**To-do item**
Where the records hold the string "chức", show the whole line it sits on.

Working data: Begin

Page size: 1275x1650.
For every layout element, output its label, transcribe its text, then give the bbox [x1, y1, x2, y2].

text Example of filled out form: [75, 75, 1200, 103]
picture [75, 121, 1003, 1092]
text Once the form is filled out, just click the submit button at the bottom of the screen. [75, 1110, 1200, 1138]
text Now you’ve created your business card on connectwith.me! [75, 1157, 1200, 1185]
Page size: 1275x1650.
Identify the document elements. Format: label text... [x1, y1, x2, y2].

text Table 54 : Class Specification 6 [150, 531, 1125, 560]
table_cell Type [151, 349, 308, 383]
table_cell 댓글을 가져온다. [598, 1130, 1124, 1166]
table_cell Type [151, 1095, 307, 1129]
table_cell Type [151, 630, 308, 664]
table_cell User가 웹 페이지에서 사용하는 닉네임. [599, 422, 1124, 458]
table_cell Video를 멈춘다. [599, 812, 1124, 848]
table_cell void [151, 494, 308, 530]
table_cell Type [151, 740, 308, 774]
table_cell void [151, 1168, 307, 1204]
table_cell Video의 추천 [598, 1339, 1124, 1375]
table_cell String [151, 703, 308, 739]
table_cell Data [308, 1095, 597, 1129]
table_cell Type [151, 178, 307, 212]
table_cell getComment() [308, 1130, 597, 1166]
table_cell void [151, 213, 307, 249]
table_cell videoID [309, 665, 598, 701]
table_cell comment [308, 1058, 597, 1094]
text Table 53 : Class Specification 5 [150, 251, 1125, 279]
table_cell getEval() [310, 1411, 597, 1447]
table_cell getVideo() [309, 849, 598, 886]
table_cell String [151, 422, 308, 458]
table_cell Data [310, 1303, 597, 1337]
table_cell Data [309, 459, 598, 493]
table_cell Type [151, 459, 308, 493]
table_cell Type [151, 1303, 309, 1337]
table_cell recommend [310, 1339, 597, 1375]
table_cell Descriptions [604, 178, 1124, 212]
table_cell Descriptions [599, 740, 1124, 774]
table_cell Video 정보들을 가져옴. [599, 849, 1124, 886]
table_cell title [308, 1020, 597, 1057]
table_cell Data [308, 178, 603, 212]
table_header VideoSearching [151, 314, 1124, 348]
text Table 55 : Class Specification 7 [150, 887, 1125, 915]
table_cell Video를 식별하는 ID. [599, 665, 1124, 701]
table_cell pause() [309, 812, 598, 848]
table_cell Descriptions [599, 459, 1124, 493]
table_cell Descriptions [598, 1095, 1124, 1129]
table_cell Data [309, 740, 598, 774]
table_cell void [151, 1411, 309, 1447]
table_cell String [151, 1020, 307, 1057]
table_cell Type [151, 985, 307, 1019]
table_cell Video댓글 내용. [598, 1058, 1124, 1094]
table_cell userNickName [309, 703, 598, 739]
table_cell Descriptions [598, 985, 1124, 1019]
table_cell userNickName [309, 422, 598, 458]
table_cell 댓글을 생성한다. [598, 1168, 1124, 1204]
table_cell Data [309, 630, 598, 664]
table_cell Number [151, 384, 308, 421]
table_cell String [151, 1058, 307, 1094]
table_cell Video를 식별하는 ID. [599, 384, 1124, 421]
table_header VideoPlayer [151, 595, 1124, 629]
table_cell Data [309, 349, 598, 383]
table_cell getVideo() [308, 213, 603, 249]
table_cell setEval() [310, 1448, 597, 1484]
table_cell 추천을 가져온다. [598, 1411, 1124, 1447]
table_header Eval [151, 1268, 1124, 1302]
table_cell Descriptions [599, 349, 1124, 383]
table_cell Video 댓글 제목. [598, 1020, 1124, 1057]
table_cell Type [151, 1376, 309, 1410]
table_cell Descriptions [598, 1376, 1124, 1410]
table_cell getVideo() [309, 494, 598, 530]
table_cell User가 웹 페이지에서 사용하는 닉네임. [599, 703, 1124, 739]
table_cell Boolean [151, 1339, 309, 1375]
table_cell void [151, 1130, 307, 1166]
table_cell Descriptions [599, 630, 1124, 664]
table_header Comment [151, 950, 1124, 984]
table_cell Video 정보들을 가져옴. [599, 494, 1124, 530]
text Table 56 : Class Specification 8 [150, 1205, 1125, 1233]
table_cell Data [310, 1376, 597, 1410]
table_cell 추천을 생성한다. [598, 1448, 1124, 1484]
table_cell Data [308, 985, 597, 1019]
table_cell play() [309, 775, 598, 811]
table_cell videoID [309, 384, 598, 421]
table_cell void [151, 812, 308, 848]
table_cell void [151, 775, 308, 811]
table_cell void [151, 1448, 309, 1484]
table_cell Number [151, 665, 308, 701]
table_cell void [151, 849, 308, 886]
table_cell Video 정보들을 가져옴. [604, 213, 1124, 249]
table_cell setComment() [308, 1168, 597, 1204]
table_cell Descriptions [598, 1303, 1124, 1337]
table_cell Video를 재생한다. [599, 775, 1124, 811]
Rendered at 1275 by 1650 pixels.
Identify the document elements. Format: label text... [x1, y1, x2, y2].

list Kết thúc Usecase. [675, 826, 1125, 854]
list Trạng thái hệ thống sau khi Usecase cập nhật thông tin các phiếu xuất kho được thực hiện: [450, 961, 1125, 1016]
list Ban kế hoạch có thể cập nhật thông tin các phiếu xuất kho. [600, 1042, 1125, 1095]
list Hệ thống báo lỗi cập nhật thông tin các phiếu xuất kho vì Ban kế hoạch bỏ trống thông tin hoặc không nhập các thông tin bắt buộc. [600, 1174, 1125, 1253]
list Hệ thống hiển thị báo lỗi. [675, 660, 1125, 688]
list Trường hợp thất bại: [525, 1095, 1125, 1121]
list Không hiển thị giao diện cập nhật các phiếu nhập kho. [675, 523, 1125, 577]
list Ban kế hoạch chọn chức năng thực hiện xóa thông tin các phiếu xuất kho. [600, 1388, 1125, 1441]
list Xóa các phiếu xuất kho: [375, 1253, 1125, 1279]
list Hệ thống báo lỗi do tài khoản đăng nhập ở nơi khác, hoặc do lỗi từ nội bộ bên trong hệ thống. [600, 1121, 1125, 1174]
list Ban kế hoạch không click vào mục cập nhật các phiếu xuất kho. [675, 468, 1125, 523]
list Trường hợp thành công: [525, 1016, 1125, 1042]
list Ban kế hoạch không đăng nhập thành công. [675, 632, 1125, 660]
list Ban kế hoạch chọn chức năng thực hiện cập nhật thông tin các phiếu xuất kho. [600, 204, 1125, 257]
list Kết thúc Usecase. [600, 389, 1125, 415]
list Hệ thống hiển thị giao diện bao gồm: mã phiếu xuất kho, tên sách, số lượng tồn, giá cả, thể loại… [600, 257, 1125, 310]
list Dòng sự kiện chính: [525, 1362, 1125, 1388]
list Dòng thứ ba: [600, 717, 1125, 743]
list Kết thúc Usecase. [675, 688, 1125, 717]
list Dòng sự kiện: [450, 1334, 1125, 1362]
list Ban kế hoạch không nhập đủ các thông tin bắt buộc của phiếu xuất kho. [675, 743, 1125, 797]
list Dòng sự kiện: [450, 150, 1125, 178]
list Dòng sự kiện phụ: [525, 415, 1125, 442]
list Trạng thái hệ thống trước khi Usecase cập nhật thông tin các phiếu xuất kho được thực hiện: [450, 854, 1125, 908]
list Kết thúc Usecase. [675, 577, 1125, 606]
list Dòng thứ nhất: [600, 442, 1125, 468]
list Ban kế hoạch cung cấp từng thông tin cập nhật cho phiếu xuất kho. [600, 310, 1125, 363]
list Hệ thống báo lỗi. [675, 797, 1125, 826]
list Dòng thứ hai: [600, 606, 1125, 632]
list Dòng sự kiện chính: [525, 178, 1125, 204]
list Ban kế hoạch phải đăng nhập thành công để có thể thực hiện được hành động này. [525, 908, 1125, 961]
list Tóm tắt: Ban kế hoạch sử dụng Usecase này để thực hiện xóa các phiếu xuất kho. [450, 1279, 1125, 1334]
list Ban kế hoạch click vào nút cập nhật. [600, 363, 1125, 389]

Working data: End

**Solution for this task**
list Ban kế hoạch chọn chức năng thực hiện xóa thông tin các phiếu xuất kho. [600, 1388, 1125, 1441]
list Ban kế hoạch chọn chức năng thực hiện cập nhật thông tin các phiếu xuất kho. [600, 204, 1125, 257]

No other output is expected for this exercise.